Among the well-known means to increase programmer productivity and decrease development effort is systematic software reuse. Although large scale reuse remains an elusive goal, programmers have been ...successfully reusing individual software artifacts, including components, libraries, and specifications. One software artifact that is not amenable to reuse is metadata, which has become an essential part of modern software development. Specifically, mainstream metadata formats, including XML and Java 5 annotations, are not amenable to systematic reuse. As a result, software that uses metadata cannot fully reap the benefits traditionally associated with systematic reuse. To address this lack of metadata reusability, this article presents Pattern-Based Structural Expressions (PBSE), a new metadata format that is not only reusable, but also offers conciseness and maintainability advantages.

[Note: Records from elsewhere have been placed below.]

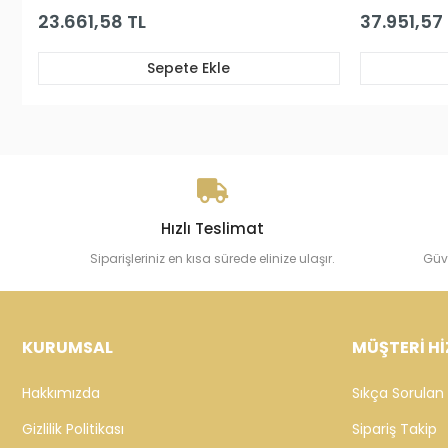
37.951,57 TL
77.
Sepete Ekle
Hızlı Teslimat
Siparişleriniz en kısa sürede elinize ulaşır.
Güv
KURUMSAL
MÜŞTERİ Hİ
Hakkımızda
Sıkça Sorulan 
Gizlilik Politikası
Sipariş Takip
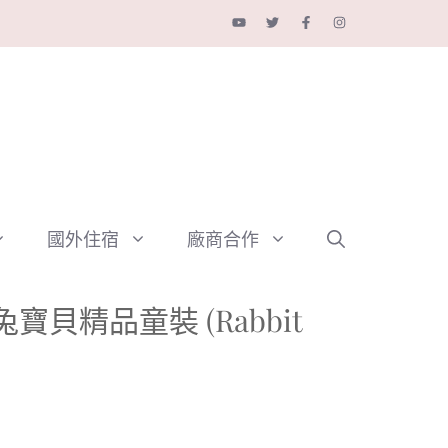
國外住宿
廠商合作
兔寶貝精品童裝 (Rabbit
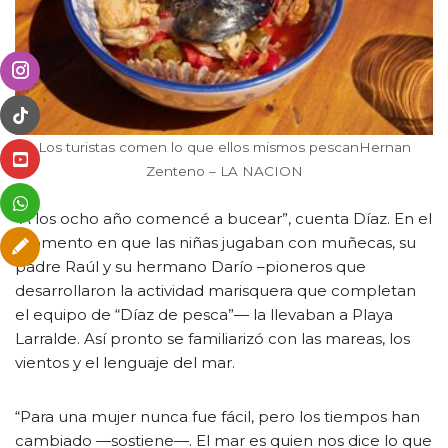
Los turistas comen lo que ellos mismos pescanHernan
Zenteno – LA NACION
“A los ocho año comencé a bucear”, cuenta Díaz. En el
momento en que las niñas jugaban con muñecas, su
padre Raúl y su hermano Darío –pioneros que
desarrollaron la actividad marisquera que completan
el equipo de “Díaz de pesca”— la llevaban a Playa
Larralde. Así pronto se familiarizó con las mareas, los
vientos y el lenguaje del mar.
“Para una mujer nunca fue fácil, pero los tiempos han
cambiado —sostiene—. El mar es quien nos dice lo que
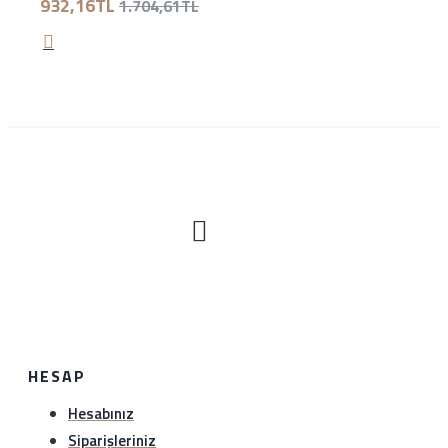
932,16TL
1.704,61TL
Nasıl iade edeceğim?
Satın aldığınız ürünü sağlam bir şekilde 1 hafta içerisinde
hiç bir gerekçe olmaksızın iade edebilirsiniz. Sürat kargo
ile anlaşma numaramız üzerinden (1349297978)
gönderebilirsiniz.iade etmeden önce hattımıza (0534
888 8897) veya whatsapp hattımıza (0534 888 8897)
bilgi verebilirsiniz..
HESAP
Hesabınız
Siparişleriniz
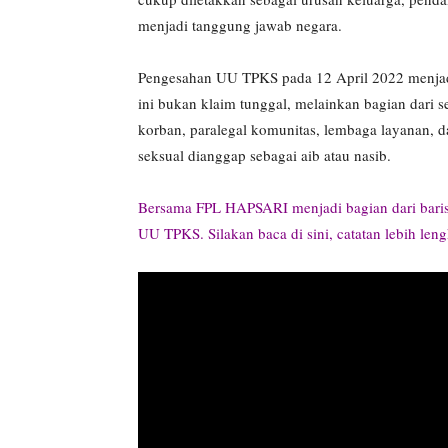
menjadi tanggung jawab negara.
Pengesahan UU TPKS pada 12 April 2022 menjad
ini bukan klaim tunggal, melainkan bagian dari
korban, paralegal komunitas, lembaga layanan, 
seksual dianggap sebagai aib atau nasib.
Bersama FPL HAPSARI menjadi bagian dari bari
UU TPKS. Silakan baca di sini, catatan lebih len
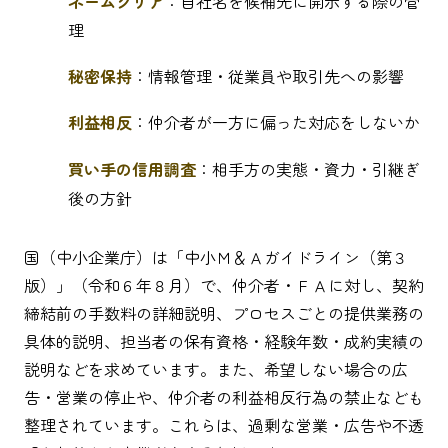
ネームクリア
：自社名を候補先に開示する際の管
理
秘密保持
：情報管理・従業員や取引先への影響
利益相反
：仲介者が一方に偏った対応をしないか
買い手の信用調査
：相手方の実態・資力・引継ぎ
後の方針
国（中小企業庁）は「中小Ｍ＆Ａガイドライン（第３
版）」（令和６年８月）で、仲介者・ＦＡに対し、契約
締結前の手数料の詳細説明、プロセスごとの提供業務の
具体的説明、担当者の保有資格・経験年数・成約実績の
説明などを求めています。また、希望しない場合の広
告・営業の停止や、仲介者の利益相反行為の禁止なども
整理されています。これらは、過剰な営業・広告や不透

PBSE can be reused both across individual program components and across entire applications. In addition, PBSE make it possible to reuse metadata-expressed functionality across languages. In particular, we show how implementations of non-functional concerns (commonly expressed through metadata) in existing languages can be reused in emerging languages via automated metadata translation. Because metadata constitutes an intrinsic part of modern software applications, the ability to systematically reuse metadata is essential for improving programmer productivity and decreasing development effort.
•We discuss the advantages and shortcomings of mainstream metadata formats.•We present a metadata format that is reusable across applications and languages.•We present an approach to reuse non-functional concerns during cross-compilation.•We present a DSL for declaratively expressing differences between metadata formats.•We enable the X10 language to reuse persistence and unit testing in Java and C++.